Effects of surface modifications on wear mechanism in pneumatic conveying pipelines

Pneumatic conveying is a well-established method for transportation of granular materials in many industries. As many of these industries handle hard and abrasive materials, wear has been a serious issue for them for many years. Pipeline failure due to wear is a major cause for unplanned shutdown of plants costing large amounts in maintenance as well as lost production. As the problem became more acute for many industries due to stringent environmental and safety legislations, need for a predictive tool for pipeline failure has been recognised. Predictive models can provide necessary information to the plant managers and operators that can help them to avoid unplanned plant shutdowns. Existing wear models can predict material loss from a surface based on wear mechanisms and materials properties. Recent studies showed that the wear mechanism in low velocity areas of the pipeline is dictated by surface modification and formation of transfer film on the surface. This paper addresses the complexities and associated wear mechanisms that need to be understood before a successful predictive model can be developed.

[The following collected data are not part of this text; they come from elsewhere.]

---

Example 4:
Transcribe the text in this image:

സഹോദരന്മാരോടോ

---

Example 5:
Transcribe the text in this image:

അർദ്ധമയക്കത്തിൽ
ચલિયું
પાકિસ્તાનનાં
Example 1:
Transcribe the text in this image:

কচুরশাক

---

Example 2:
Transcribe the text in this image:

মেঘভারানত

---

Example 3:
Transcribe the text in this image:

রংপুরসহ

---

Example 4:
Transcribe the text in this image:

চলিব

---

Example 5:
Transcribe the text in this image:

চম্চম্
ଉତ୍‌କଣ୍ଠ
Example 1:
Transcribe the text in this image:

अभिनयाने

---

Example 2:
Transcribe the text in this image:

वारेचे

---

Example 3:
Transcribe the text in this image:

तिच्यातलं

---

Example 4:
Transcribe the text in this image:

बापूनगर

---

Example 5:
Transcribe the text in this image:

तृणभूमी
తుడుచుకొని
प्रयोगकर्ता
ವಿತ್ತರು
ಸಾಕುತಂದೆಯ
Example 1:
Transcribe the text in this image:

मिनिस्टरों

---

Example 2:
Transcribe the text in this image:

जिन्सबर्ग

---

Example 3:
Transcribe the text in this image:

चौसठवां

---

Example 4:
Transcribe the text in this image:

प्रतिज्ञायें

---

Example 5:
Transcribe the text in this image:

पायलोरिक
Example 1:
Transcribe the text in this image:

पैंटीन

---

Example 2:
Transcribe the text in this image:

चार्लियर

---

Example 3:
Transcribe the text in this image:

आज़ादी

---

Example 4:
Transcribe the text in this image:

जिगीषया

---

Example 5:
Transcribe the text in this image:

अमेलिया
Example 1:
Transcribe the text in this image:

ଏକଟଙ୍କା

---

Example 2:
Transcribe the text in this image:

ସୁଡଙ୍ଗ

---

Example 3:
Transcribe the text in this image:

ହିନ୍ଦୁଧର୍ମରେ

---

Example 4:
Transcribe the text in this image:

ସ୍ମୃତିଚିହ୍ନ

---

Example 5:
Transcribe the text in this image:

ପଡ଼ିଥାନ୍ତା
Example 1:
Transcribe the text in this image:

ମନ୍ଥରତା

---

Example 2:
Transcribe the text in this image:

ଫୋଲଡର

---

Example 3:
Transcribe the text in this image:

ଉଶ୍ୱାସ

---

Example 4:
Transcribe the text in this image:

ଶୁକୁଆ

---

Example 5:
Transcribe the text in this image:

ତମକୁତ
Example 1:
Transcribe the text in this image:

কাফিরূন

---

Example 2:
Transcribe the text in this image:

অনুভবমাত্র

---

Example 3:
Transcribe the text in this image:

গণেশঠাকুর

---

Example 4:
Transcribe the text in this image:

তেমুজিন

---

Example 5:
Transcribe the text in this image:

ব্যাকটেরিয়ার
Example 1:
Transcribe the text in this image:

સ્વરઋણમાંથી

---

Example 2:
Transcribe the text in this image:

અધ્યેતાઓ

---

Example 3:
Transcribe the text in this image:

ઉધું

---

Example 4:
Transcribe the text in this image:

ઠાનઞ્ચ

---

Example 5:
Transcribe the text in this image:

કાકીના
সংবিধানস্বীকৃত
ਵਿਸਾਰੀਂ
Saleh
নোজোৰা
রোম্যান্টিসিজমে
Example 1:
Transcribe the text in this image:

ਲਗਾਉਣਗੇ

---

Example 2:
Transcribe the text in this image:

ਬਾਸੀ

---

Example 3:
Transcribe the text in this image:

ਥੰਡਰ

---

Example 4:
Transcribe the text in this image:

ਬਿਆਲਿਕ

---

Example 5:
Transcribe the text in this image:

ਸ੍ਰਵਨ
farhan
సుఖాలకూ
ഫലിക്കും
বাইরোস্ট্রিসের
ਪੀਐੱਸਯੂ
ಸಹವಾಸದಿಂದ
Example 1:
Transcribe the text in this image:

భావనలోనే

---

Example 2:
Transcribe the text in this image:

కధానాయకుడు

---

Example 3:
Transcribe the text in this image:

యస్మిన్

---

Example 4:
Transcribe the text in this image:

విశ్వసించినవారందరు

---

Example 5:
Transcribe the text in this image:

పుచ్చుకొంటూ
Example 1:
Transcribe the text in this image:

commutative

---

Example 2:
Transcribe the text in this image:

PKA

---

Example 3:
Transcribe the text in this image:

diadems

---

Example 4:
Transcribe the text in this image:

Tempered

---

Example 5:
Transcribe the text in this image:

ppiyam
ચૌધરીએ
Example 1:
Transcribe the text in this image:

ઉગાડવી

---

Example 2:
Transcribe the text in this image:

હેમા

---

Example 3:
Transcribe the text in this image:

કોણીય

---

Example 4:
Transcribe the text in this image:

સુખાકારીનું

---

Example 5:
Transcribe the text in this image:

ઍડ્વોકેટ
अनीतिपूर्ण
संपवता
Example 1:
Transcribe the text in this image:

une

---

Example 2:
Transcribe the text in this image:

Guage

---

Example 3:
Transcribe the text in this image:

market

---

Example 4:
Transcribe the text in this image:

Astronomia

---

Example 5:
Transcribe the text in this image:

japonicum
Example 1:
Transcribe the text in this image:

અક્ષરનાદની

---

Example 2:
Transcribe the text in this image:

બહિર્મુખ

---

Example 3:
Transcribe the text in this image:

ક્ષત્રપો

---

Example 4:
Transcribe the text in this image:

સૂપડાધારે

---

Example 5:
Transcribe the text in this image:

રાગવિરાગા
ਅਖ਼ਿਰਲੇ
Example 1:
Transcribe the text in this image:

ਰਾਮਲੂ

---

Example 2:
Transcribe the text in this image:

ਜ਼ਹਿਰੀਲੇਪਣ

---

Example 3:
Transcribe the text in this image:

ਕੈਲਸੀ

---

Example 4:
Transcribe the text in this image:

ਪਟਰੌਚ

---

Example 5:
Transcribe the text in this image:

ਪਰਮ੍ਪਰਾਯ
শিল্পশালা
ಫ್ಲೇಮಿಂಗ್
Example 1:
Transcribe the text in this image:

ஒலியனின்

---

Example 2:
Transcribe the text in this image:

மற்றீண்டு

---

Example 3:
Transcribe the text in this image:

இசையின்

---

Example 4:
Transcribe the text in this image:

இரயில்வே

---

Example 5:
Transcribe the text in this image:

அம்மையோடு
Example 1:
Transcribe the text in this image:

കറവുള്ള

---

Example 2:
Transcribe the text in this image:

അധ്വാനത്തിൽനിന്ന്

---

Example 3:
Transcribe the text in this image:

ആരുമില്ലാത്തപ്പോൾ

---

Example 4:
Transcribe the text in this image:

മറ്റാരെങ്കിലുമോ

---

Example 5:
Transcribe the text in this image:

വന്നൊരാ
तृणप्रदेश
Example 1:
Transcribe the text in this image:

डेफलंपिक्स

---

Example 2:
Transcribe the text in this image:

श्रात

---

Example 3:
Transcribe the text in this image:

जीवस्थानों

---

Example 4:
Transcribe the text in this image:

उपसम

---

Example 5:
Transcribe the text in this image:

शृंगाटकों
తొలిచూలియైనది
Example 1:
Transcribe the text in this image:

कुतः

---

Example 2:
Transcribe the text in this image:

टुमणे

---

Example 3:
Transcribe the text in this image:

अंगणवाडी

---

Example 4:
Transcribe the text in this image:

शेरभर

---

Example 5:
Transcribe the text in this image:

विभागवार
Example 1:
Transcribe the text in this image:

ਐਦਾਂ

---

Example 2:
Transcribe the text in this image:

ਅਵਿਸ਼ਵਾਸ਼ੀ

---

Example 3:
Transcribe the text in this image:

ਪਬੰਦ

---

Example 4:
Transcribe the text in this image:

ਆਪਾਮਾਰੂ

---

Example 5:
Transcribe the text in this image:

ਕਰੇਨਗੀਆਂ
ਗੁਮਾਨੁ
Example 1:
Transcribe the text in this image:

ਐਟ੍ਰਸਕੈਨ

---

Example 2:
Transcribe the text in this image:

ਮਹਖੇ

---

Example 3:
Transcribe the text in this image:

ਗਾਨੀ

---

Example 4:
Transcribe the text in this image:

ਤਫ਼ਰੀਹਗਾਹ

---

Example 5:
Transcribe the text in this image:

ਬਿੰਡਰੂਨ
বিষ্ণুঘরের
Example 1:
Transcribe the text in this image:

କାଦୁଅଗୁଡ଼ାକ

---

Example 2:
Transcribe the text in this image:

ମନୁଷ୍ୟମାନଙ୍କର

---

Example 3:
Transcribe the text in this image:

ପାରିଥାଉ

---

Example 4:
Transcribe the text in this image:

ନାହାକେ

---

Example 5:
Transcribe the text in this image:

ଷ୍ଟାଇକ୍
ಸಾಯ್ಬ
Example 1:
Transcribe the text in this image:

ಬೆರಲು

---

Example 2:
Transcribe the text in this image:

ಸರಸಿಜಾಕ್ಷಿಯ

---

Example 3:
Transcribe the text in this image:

Surface modification and wear mechanisms in pneumatic conveying pipelines have been studied using scanning electron microscope (SEM). Brittle failure of surface layer has been recognised in both alumina and fly as conveying pipelines. Energy dispersive spectroscopy (EDS) has been used to study the elemental compositions of the surface layers removed through cracking and delamination. It was discovered that the constituents from the conveying materials are responsible for the surface modification which causes material removal through brittle mechanism.